**Task item**
Copy every line of the entries that includes the word "будет".

**Stored data**
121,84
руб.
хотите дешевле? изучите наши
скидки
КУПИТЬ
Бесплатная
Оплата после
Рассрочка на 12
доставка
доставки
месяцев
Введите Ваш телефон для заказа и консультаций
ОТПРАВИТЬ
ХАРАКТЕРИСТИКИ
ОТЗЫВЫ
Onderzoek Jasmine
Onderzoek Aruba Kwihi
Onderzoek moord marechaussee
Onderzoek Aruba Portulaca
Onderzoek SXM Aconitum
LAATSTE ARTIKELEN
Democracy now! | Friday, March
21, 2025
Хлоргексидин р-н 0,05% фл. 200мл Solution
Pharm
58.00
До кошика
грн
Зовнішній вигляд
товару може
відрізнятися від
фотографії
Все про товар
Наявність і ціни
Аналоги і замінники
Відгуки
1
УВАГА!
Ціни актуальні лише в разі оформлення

==

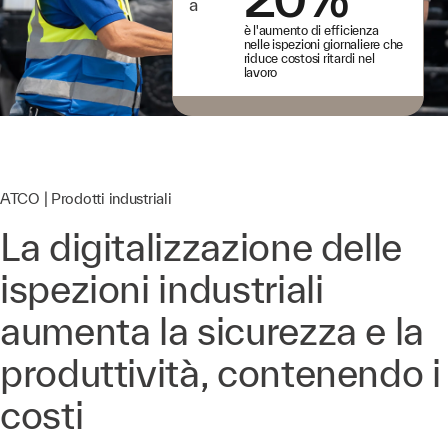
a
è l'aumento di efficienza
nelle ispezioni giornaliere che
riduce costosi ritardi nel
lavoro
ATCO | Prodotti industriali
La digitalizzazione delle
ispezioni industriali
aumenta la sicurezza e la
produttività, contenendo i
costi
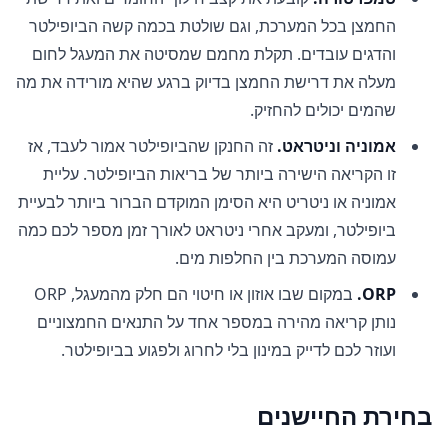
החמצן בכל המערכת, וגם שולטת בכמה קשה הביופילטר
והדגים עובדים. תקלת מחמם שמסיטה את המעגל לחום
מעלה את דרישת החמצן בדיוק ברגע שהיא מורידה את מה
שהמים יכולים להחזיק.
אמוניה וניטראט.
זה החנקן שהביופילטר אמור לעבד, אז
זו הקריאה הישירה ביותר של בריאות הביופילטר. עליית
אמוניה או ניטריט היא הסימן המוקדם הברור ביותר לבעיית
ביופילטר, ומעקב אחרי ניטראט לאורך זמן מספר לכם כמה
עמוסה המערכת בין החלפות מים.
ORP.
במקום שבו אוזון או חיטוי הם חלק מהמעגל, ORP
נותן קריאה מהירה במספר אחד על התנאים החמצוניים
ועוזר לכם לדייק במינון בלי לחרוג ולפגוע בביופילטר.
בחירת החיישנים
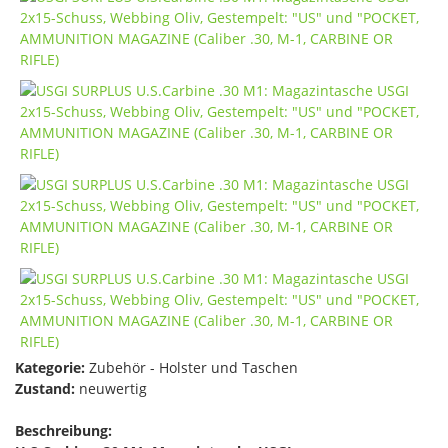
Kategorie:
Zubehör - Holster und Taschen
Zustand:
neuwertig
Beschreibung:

...

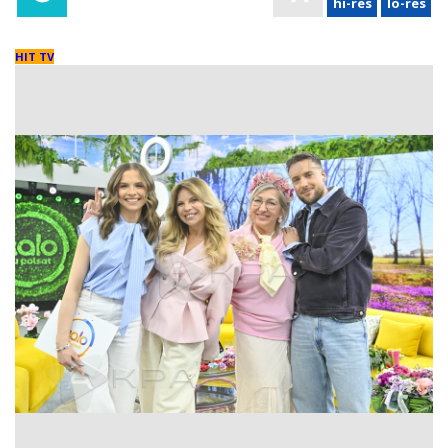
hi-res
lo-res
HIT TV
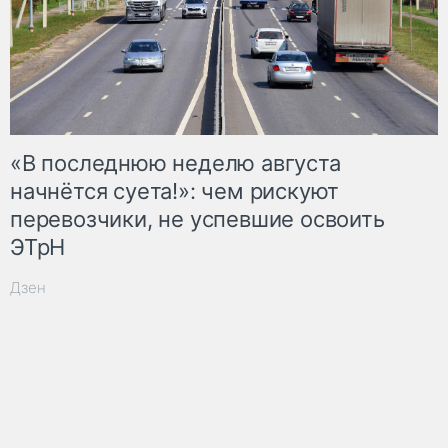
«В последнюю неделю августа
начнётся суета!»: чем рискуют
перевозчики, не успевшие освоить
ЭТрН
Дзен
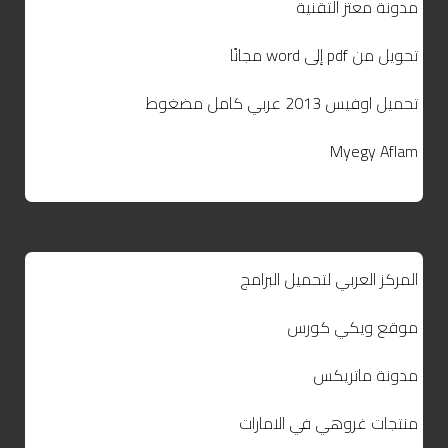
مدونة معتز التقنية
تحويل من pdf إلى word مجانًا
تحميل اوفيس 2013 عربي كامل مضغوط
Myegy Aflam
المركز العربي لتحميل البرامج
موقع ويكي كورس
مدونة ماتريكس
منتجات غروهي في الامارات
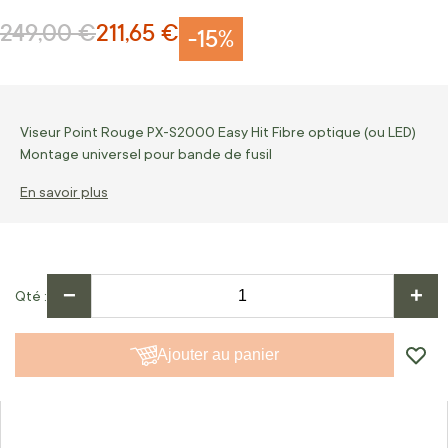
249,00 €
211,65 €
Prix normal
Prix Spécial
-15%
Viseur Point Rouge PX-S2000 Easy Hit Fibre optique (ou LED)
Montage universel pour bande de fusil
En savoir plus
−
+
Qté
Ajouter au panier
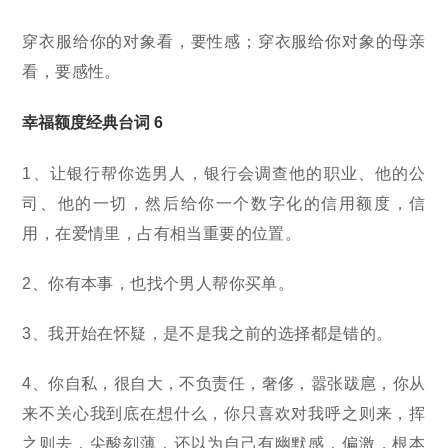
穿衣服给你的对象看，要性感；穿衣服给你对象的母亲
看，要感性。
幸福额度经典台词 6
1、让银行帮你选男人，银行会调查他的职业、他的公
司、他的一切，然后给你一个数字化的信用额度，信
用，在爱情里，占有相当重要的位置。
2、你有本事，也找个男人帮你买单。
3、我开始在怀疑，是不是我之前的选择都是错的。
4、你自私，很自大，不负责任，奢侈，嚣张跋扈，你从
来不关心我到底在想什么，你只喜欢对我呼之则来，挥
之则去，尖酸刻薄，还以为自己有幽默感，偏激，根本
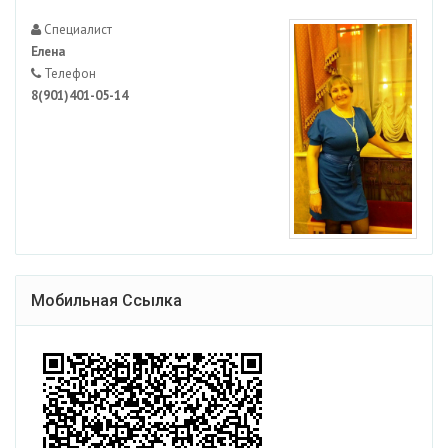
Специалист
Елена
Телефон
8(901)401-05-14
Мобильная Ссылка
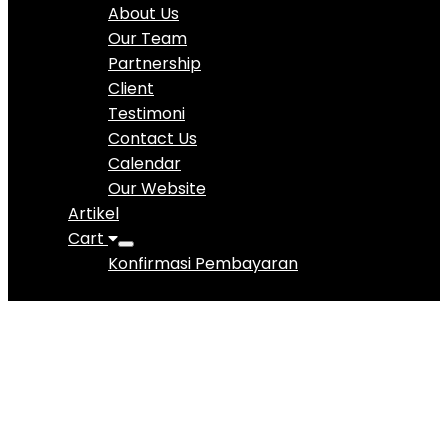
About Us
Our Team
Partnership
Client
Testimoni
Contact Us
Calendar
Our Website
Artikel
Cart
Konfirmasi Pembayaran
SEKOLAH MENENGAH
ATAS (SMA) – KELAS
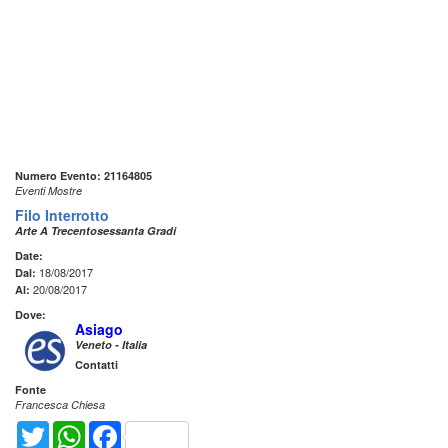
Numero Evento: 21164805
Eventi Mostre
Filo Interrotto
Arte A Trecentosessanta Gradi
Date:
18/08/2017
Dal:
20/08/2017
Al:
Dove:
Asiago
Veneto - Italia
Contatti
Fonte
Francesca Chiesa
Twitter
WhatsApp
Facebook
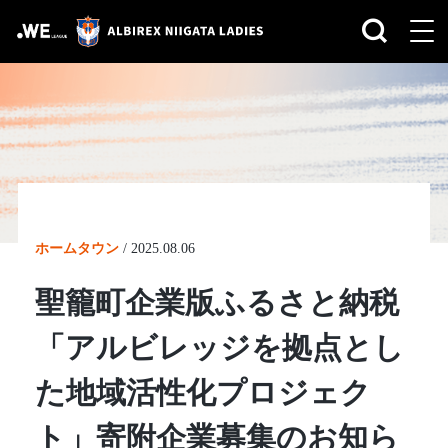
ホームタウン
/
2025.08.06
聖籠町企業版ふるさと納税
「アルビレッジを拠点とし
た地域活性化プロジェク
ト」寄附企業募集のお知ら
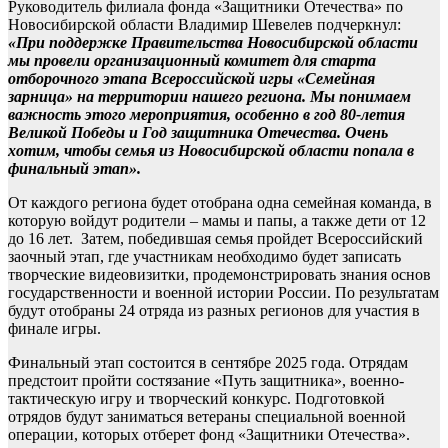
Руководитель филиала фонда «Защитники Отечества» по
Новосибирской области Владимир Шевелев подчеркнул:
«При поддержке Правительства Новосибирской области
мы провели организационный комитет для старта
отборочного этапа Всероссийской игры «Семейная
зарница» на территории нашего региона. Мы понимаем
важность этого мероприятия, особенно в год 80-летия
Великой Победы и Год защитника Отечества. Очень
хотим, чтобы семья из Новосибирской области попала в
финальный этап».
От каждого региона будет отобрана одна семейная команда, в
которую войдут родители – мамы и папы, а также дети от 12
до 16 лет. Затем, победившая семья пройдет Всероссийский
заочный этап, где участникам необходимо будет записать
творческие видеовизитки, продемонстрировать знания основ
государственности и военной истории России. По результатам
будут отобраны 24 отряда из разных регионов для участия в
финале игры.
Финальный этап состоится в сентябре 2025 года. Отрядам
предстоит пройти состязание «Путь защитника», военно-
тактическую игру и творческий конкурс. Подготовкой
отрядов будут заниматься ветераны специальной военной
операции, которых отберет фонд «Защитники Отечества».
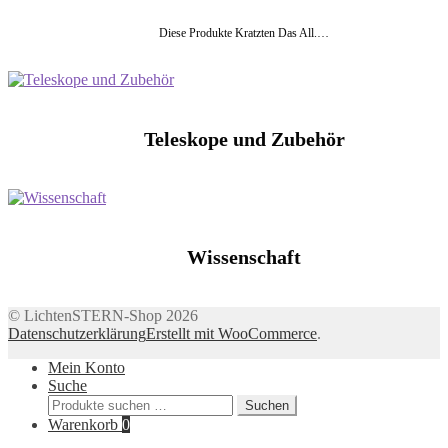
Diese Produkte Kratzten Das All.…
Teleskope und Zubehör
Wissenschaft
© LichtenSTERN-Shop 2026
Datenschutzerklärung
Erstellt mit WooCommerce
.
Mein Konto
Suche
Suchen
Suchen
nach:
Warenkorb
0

**Response area**
От каждого региона будет отобрана одна семейная команда, в
заочный этап, где участникам необходимо будет записать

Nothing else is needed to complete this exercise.